La Mauritanie : Entre Roumouz El Vessad et Vessad El Roumouz
La Mauritanie : Entre les symboles de la corruption et la corruption des symboles
En lisant cette jolie et très significative expression de Vessad El roumouz (dont la paternité revient à Ould Bettar), je n’ai pu m’empêcher d’aller dans ce sens en affirmant ce qui suit.
Il est vrai que le gouvernement de Ould Elwaghef constitue une régression importante par rapport à l’aspiration de tous les mauritaniens, soucieux d’un avenir meilleur pour eux et leurs enfants. Et cette régression ne peut-être, en aucun cas, sujette à tergiversation, vu l’énormité du choix des ministres de ce gouvernement. Un choix qui n’a pas seulement habilité, mais a mis en circulation, des vieilles figures de la corruption régnante sous l’ère Taya.
Cela dit, et c’est la que la nuance s’impose, il faut respecter les principes du jeu démocratique. Ces principes qui stipulent clairement et définitivement, d’une part, le respect du suffrage universel et d’autre part, le respect du choix d’un président issu de ce même suffrage.

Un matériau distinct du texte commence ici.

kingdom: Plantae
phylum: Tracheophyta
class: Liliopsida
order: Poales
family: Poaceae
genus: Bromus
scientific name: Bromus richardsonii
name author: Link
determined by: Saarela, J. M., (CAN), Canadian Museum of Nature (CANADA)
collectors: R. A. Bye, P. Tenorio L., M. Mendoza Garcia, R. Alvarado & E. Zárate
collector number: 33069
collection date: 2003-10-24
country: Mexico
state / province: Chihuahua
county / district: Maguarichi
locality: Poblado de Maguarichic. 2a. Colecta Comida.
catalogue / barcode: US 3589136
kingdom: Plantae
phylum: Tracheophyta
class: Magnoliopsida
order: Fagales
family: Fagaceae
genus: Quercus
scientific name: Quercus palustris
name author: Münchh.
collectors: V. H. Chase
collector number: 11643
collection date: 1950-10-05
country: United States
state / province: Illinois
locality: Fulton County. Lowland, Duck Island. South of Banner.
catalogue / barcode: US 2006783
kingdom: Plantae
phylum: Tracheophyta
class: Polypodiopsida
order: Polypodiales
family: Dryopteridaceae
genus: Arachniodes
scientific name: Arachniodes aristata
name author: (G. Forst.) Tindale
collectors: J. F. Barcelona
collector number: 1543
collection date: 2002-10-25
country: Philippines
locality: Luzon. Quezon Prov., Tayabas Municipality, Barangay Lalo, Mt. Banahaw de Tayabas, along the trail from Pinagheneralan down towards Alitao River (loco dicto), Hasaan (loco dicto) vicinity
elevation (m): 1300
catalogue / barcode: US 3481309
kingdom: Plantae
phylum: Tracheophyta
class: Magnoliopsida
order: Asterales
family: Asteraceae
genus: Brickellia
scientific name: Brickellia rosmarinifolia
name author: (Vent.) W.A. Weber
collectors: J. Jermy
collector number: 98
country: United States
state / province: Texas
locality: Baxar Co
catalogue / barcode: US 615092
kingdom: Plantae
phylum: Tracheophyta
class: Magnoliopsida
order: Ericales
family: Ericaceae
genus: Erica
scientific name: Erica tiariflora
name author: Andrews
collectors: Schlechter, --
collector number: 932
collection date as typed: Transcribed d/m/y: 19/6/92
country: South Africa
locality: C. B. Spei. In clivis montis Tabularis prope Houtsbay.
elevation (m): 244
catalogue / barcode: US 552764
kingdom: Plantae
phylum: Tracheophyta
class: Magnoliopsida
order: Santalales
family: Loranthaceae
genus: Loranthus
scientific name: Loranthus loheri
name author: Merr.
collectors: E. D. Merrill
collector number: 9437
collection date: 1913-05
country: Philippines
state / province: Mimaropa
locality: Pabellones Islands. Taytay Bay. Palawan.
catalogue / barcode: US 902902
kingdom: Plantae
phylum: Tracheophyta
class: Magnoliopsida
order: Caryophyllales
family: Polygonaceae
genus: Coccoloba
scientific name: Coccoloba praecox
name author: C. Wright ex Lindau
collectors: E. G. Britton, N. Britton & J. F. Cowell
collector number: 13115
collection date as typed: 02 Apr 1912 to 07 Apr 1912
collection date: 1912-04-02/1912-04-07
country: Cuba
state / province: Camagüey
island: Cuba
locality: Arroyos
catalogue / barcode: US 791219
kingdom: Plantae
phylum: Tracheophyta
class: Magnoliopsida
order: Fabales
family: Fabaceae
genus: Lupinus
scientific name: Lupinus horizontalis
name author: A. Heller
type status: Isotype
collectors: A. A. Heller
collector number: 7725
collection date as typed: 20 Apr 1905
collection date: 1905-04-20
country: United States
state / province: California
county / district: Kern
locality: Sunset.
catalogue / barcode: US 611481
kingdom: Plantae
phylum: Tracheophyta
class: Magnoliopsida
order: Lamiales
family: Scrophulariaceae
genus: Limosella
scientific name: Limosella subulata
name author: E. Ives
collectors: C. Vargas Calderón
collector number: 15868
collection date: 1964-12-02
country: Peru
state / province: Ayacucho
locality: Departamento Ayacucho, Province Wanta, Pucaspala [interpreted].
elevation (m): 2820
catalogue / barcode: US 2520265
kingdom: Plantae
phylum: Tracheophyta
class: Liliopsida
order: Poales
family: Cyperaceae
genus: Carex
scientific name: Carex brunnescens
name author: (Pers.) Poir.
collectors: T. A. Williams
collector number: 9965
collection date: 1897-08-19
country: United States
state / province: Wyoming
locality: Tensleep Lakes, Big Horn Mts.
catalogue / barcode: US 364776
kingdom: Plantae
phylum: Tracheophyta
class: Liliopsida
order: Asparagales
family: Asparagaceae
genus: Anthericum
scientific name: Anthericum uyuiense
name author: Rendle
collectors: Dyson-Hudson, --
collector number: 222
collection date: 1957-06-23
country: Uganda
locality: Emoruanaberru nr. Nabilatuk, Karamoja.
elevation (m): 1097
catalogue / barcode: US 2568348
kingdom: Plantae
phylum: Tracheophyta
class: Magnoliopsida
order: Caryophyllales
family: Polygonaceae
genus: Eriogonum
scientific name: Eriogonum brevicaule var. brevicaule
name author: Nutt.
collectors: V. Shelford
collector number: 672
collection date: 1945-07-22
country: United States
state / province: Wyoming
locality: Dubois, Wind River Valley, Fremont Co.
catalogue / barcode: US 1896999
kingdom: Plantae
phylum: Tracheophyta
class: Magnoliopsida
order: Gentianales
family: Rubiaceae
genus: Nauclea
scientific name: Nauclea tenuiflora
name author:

En appuyant, d’une façon ou d’une autre, n’importe quelle action visant à décrédibiliser le président de la république, on verse dans un relativisme, dangereux, des principes de la démocratie. Ceux qui pensent tirer profit de ce relativisme ne tarderons pas à déchanter. Spécialement si ce relativisme émane de l’armée et ses généraux.
Pour que les symboles de la démocratie ne soient pas entachés d’un air de corruption, il faut que :
1) Le président de la république se redresse et sanctionne, au nom du peuple, toutes les manouvres illégales d’où qu’elles viennent. Pour commencer, un discours à la nation expliquant les attitudes des uns et des autres serait certainement bien accueilli par le peuple.
2) Il faut que l’opposition clame haut et fort son attachement à la république et à ces instituions. Le pire, pour cette opposition, c’est de penser pouvoir tirer profit des malheurs actuels de la majorité. Elle se trompera, alors, lourdement et son tour d’avoir droit au fameux quart d’heure d’officiers ne tardera pas à venir.